DATA FOR THIS EXERCISE:
============================================================

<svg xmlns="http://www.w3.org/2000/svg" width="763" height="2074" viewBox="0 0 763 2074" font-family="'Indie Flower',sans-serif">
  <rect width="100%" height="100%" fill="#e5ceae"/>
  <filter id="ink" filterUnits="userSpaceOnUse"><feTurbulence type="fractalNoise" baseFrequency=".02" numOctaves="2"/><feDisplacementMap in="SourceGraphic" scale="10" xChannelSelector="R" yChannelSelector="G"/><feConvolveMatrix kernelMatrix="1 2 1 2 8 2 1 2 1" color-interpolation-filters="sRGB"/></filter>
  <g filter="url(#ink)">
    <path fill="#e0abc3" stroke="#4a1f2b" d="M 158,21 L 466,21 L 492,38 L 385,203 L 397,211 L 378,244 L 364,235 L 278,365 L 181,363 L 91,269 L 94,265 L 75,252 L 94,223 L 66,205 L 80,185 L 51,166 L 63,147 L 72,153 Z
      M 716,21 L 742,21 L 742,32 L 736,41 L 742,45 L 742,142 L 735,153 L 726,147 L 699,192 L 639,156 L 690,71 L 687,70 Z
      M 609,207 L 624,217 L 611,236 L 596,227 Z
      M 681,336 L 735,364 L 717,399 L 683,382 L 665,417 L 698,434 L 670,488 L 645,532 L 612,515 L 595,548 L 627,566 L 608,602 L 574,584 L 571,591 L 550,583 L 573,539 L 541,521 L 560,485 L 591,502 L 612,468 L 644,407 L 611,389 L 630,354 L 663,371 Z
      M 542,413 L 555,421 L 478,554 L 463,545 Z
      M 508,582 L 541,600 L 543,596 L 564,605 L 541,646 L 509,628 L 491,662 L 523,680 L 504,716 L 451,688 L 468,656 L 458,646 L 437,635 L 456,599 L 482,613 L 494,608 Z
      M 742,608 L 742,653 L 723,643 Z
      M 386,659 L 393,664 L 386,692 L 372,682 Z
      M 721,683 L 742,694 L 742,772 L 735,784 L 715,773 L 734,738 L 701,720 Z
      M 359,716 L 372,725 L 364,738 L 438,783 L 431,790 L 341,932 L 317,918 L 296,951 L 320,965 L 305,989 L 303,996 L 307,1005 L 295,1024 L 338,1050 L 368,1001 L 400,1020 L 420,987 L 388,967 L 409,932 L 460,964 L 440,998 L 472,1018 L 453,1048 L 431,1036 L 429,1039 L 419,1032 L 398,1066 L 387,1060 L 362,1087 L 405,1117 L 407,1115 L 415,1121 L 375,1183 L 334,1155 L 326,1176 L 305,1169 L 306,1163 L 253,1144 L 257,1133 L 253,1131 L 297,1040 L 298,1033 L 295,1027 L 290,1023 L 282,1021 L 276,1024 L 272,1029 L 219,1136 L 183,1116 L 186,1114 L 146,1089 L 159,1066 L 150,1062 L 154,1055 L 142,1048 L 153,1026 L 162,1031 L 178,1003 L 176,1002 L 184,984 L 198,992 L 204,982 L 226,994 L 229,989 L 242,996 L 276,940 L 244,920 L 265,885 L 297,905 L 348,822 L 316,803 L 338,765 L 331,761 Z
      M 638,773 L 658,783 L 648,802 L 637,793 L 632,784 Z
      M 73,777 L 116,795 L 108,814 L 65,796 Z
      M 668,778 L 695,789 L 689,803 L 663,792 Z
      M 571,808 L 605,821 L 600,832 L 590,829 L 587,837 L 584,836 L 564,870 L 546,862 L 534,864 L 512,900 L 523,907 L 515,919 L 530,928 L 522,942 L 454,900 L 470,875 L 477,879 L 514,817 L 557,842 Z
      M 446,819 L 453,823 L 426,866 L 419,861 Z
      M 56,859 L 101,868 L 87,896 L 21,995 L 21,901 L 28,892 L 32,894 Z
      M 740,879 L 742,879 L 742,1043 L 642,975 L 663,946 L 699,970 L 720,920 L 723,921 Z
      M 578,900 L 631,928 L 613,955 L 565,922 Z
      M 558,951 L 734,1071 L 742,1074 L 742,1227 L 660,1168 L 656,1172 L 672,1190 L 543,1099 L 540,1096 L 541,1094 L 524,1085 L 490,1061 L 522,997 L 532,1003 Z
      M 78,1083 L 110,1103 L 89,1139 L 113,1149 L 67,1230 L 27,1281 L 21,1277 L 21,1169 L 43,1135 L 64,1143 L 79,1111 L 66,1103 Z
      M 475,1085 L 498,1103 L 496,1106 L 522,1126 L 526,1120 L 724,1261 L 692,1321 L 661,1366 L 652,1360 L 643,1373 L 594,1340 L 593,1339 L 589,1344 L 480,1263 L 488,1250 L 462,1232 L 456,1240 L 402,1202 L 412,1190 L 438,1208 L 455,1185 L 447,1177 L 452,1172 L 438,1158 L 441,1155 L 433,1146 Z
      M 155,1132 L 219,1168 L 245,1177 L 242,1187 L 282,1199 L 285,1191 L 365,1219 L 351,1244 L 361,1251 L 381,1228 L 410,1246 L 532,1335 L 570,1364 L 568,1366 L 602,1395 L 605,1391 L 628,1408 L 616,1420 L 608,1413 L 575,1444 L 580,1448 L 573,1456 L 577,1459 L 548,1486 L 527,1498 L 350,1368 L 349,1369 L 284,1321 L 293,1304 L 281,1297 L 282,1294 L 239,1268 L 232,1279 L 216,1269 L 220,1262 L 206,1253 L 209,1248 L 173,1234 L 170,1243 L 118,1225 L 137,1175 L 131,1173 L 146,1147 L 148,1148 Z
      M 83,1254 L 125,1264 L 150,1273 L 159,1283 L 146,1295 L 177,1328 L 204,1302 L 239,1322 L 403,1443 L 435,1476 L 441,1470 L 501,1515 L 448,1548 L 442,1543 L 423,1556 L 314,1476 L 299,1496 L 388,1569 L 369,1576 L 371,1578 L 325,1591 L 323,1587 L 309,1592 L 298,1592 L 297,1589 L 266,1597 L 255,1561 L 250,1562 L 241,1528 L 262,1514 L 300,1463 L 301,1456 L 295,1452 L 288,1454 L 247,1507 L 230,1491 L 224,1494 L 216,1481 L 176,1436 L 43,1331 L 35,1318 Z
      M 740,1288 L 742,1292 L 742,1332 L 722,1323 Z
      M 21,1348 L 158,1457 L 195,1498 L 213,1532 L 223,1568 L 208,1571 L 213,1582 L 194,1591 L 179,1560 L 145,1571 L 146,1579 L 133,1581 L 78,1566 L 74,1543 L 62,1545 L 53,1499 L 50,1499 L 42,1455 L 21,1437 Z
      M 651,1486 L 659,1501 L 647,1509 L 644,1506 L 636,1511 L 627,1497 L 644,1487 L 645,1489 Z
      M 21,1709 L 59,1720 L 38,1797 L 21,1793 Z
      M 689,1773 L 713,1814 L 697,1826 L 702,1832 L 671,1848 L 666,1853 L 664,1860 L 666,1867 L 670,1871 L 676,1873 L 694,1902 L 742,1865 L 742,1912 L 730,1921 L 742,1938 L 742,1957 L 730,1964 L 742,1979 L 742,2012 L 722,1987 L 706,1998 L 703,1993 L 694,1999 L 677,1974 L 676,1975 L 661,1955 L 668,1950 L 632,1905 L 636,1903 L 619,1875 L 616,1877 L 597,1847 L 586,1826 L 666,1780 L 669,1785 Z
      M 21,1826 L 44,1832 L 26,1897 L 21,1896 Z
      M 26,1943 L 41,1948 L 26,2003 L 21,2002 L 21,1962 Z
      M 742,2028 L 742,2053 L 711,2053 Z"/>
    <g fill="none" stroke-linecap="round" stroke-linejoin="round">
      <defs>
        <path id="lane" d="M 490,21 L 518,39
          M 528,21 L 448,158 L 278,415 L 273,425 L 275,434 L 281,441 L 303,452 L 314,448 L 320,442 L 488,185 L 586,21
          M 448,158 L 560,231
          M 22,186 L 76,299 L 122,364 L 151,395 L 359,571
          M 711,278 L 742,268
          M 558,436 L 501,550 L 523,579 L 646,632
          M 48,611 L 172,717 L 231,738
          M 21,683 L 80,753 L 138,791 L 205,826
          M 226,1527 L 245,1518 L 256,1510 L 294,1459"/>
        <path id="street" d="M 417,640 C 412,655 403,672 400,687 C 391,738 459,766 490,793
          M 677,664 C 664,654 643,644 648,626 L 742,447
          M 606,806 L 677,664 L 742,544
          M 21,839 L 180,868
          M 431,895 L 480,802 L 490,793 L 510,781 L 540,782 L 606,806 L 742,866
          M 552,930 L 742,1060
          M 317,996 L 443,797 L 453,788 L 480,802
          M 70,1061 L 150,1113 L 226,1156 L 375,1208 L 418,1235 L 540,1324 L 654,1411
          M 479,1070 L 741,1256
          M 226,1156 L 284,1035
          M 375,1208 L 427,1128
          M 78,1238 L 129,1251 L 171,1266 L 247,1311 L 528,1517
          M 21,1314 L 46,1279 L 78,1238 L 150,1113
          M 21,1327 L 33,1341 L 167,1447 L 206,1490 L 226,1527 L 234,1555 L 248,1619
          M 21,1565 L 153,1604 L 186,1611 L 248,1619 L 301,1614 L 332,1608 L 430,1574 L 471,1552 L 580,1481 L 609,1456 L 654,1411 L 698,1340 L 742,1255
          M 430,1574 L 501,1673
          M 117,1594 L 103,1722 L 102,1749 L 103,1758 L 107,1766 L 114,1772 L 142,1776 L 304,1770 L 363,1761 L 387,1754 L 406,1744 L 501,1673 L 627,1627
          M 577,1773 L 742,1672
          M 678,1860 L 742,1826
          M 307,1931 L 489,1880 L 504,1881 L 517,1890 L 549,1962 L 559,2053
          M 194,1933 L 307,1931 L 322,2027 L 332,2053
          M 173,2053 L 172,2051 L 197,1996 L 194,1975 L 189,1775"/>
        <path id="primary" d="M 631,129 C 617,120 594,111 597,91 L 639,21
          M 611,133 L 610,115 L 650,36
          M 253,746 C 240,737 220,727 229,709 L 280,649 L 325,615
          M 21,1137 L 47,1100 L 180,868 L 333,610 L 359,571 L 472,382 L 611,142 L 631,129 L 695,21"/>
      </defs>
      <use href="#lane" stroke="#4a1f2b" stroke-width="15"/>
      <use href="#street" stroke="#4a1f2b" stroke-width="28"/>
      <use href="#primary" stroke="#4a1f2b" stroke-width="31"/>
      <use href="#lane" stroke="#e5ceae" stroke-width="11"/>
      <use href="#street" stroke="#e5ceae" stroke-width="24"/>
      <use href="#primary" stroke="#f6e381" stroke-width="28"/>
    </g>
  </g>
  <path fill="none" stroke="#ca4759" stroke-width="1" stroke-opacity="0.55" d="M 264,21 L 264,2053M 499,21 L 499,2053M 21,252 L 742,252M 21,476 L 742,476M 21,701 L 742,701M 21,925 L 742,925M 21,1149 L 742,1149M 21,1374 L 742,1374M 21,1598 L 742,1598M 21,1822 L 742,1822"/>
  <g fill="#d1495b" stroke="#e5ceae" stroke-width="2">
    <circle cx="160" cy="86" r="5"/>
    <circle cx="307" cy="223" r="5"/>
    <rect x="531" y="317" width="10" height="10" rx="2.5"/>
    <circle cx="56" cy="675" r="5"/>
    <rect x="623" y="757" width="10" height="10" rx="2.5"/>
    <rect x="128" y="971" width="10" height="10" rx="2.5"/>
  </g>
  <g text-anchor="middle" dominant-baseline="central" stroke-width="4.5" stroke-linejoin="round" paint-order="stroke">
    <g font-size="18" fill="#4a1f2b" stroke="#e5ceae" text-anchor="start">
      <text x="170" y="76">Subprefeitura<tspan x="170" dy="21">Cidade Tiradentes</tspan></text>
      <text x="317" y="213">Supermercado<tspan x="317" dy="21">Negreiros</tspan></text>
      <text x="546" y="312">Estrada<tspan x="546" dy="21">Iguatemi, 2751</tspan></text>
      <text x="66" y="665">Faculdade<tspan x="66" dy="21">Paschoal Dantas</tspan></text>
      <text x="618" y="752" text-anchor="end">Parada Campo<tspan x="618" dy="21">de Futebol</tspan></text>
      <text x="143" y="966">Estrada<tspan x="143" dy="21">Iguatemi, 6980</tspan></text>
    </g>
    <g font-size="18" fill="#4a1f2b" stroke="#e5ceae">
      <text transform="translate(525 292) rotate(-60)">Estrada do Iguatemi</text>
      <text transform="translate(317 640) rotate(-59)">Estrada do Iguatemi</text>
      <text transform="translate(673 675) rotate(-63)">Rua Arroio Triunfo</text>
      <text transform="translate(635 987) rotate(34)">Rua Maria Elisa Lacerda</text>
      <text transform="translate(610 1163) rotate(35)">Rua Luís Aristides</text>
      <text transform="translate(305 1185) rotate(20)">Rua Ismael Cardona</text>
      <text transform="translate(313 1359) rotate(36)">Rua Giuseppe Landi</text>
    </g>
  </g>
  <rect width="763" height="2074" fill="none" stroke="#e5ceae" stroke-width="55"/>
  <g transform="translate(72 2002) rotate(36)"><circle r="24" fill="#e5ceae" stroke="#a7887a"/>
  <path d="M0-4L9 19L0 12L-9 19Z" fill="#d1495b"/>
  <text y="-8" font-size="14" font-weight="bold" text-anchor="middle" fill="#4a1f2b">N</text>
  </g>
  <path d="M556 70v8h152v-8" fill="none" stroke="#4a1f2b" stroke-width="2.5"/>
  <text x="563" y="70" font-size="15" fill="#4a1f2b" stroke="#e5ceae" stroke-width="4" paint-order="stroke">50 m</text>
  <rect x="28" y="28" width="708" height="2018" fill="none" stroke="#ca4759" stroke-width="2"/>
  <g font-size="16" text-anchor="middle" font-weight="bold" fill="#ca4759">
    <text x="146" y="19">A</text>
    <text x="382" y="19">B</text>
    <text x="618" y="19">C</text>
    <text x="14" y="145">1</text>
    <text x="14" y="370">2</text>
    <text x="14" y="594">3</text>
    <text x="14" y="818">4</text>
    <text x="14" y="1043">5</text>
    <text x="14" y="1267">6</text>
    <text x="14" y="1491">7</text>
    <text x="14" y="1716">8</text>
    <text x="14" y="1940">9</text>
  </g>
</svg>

============================================================

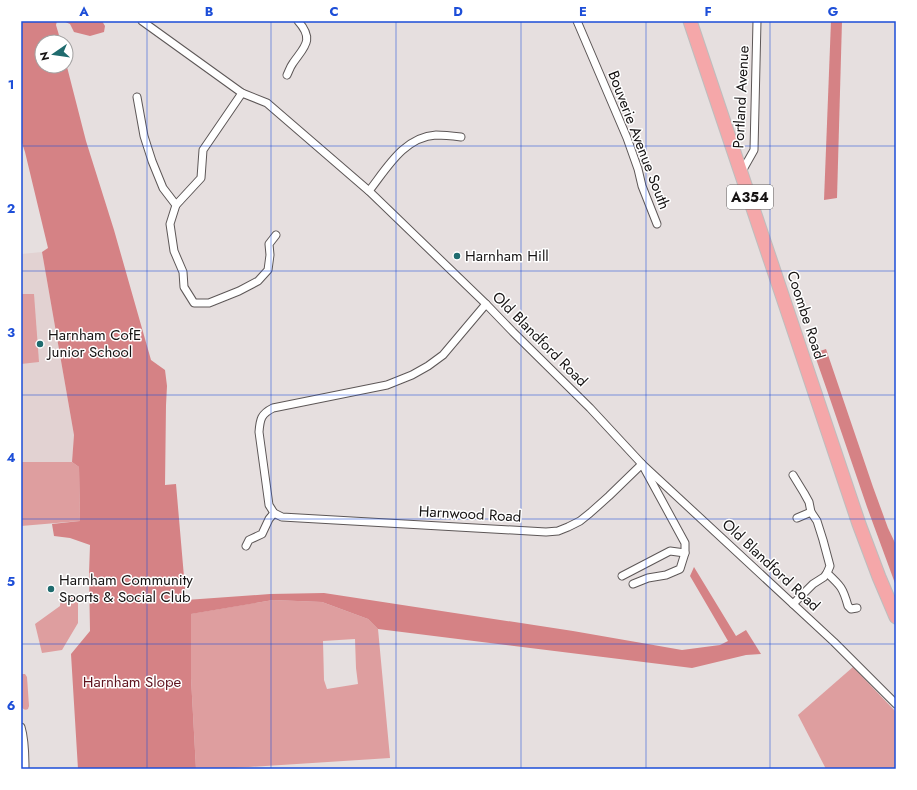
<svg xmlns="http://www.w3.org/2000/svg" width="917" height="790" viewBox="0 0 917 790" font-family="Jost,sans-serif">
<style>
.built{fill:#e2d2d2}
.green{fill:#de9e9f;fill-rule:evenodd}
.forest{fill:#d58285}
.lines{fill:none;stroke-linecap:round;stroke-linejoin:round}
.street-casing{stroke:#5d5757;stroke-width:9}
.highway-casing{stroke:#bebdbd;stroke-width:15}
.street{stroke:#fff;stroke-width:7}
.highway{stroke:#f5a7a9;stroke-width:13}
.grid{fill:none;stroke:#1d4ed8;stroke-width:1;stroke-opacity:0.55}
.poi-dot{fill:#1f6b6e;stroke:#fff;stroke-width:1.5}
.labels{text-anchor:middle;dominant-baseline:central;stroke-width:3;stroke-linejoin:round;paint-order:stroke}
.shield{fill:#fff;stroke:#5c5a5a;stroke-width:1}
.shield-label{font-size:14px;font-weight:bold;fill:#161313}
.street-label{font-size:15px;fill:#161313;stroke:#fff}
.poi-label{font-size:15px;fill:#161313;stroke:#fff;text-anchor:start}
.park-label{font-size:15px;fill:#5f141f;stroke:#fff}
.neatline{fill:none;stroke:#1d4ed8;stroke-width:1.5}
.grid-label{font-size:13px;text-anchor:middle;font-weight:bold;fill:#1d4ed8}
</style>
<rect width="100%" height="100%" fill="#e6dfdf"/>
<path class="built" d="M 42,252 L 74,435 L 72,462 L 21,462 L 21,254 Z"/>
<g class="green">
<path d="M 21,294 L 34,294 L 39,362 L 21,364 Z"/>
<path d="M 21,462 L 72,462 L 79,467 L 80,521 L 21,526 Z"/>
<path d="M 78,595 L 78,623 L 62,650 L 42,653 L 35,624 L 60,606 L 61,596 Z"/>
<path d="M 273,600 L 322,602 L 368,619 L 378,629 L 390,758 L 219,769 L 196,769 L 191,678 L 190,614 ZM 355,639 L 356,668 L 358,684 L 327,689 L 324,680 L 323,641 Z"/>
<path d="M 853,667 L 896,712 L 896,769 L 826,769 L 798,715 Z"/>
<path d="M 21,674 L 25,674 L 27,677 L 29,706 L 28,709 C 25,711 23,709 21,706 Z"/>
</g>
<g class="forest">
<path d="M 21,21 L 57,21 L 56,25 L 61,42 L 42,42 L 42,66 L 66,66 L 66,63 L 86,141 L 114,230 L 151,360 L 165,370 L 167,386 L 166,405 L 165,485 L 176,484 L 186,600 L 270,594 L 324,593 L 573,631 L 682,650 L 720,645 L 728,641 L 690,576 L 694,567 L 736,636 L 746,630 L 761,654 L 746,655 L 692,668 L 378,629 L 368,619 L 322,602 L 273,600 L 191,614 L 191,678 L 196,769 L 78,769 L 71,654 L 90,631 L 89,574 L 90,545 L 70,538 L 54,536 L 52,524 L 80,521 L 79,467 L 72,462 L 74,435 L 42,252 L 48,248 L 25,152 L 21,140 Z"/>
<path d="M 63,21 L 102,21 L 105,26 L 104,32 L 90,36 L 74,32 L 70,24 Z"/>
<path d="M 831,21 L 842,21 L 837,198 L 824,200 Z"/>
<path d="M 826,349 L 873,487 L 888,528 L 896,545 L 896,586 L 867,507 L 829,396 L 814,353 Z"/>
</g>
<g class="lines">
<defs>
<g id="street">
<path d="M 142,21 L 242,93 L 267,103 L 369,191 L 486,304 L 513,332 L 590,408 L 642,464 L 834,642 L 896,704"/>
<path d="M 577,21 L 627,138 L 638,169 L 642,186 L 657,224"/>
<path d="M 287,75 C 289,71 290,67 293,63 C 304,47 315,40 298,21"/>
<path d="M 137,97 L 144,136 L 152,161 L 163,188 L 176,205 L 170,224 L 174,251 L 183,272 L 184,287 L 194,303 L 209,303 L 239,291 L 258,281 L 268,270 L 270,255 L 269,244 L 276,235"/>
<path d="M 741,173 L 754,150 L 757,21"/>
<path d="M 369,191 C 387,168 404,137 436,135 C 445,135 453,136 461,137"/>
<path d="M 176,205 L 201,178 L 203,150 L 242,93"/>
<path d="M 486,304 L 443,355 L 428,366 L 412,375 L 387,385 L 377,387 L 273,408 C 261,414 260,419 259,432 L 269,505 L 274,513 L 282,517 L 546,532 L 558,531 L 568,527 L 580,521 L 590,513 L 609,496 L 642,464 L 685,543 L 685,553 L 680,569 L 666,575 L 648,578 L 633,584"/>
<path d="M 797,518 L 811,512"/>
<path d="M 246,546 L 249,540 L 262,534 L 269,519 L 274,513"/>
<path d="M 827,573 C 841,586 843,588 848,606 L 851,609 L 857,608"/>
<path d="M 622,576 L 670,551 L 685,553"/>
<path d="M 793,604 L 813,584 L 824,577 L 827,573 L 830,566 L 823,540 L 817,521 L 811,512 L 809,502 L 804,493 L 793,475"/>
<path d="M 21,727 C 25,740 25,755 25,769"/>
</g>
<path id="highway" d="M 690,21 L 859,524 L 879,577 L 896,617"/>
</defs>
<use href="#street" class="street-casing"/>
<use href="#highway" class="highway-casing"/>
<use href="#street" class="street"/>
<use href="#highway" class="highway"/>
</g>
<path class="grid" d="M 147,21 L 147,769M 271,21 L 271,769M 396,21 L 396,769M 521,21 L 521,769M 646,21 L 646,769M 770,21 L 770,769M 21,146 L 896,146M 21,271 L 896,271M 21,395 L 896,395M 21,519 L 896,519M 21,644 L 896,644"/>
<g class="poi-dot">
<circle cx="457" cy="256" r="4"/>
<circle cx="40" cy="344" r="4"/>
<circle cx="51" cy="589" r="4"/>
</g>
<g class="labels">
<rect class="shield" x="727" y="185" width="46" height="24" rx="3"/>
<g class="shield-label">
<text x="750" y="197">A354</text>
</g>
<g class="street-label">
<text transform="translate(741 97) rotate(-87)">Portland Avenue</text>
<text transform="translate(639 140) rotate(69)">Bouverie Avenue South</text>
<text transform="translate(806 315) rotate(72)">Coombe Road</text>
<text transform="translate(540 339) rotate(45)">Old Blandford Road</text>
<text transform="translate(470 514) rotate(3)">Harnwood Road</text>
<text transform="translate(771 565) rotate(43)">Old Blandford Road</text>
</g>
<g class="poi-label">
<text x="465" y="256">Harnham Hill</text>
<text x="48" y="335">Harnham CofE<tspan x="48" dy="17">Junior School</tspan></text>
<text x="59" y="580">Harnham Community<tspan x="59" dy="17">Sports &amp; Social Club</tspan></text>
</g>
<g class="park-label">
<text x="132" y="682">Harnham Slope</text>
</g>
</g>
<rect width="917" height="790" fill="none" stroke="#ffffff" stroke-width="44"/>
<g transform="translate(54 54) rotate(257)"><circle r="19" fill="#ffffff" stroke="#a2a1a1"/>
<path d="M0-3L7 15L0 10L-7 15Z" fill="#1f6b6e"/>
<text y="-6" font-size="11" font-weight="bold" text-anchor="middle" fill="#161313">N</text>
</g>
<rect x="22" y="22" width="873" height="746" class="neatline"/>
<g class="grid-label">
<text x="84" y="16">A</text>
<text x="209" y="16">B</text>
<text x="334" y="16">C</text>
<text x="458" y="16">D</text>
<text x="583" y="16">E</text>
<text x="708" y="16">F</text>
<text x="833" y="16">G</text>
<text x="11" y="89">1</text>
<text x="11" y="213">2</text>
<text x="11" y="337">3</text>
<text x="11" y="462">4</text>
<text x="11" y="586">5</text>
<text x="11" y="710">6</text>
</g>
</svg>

============================================================

WORK ORDER:
Where a line of the entries contains "labels", report that line.

TASK RESULT:
.labels{text-anchor:middle;dominant-baseline:central;stroke-width:3;stroke-linejoin:round;paint-order:stroke}
<g class="labels">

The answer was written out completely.